MATERIAL FOR THIS TASK below:

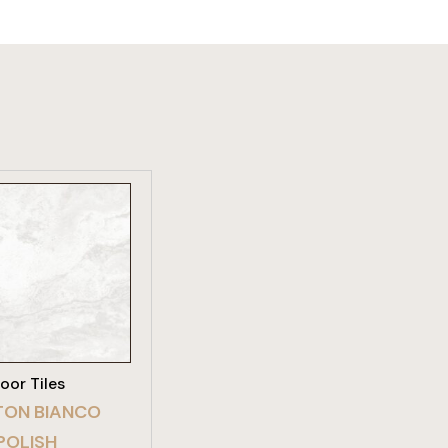
W PRODUCT
loor Tiles
ON BIANCO
POLISH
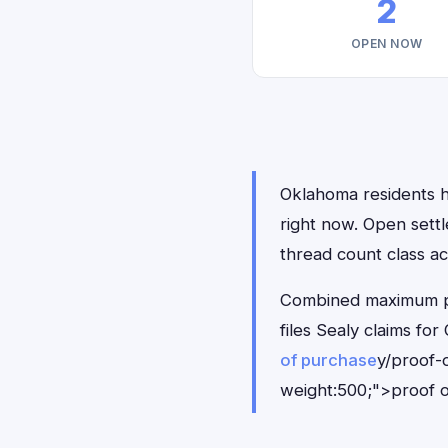
2
OPEN NOW
Oklahoma residents ha
right now. Open sett
thread count class ac
Combined maximum pay
files Sealy claims f
of purchase
y/proof-
weight:500;">proof o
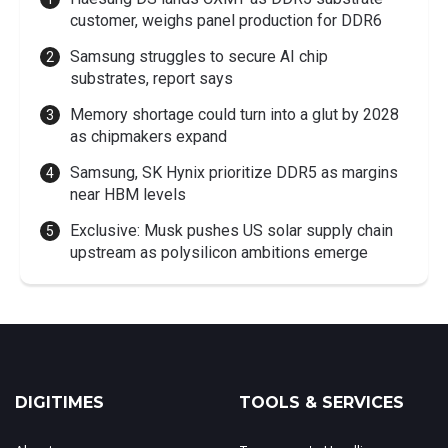
customer, weighs panel production for DDR6
Samsung struggles to secure AI chip
substrates, report says
Memory shortage could turn into a glut by 2028
as chipmakers expand
Samsung, SK Hynix prioritize DDR5 as margins
near HBM levels
Exclusive: Musk pushes US solar supply chain
upstream as polysilicon ambitions emerge
DIGITIMES
TOOLS & SERVICES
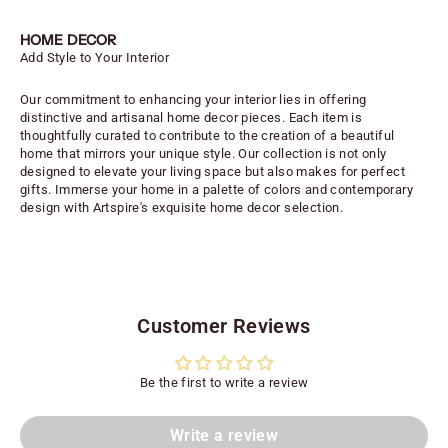
HOME DECOR
Add Style to Your Interior
Our commitment to enhancing your interior lies in offering
distinctive and artisanal home decor pieces. Each item is
thoughtfully curated to contribute to the creation of a beautiful
home that mirrors your unique style. Our collection is not only
designed to elevate your living space but also makes for perfect
gifts. Immerse your home in a palette of colors and contemporary
design with Artspire's exquisite home decor selection.
Customer Reviews
Be the first to write a review
Write a review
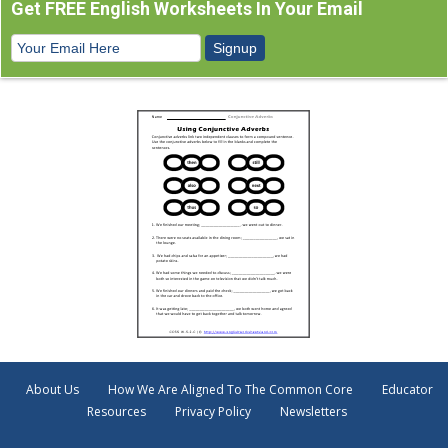
Get FREE English Worksheets In Your Email
About Us
How We Are Aligned To The Common Core
Educator
Resources
Privacy Policy
Newsletters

End of MATERIAL FOR THIS TASK.

INSTRUCTIONS TO FOLLOW: Set the pictures aside and reproduce exactly the lines above, from the line holding "upstream as polysilicon ambitions emerge" through the line holding "distinctive and artisanal", both included, with nothing else.

RESPONSE TO THE TASK:
upstream as polysilicon ambitions emerge
DIGITIMES
TOOLS & SERVICES
HOME DECOR
Add Style to Your Interior
Our commitment to enhancing your interior lies in offering
distinctive and artisanal home decor pieces. Each item is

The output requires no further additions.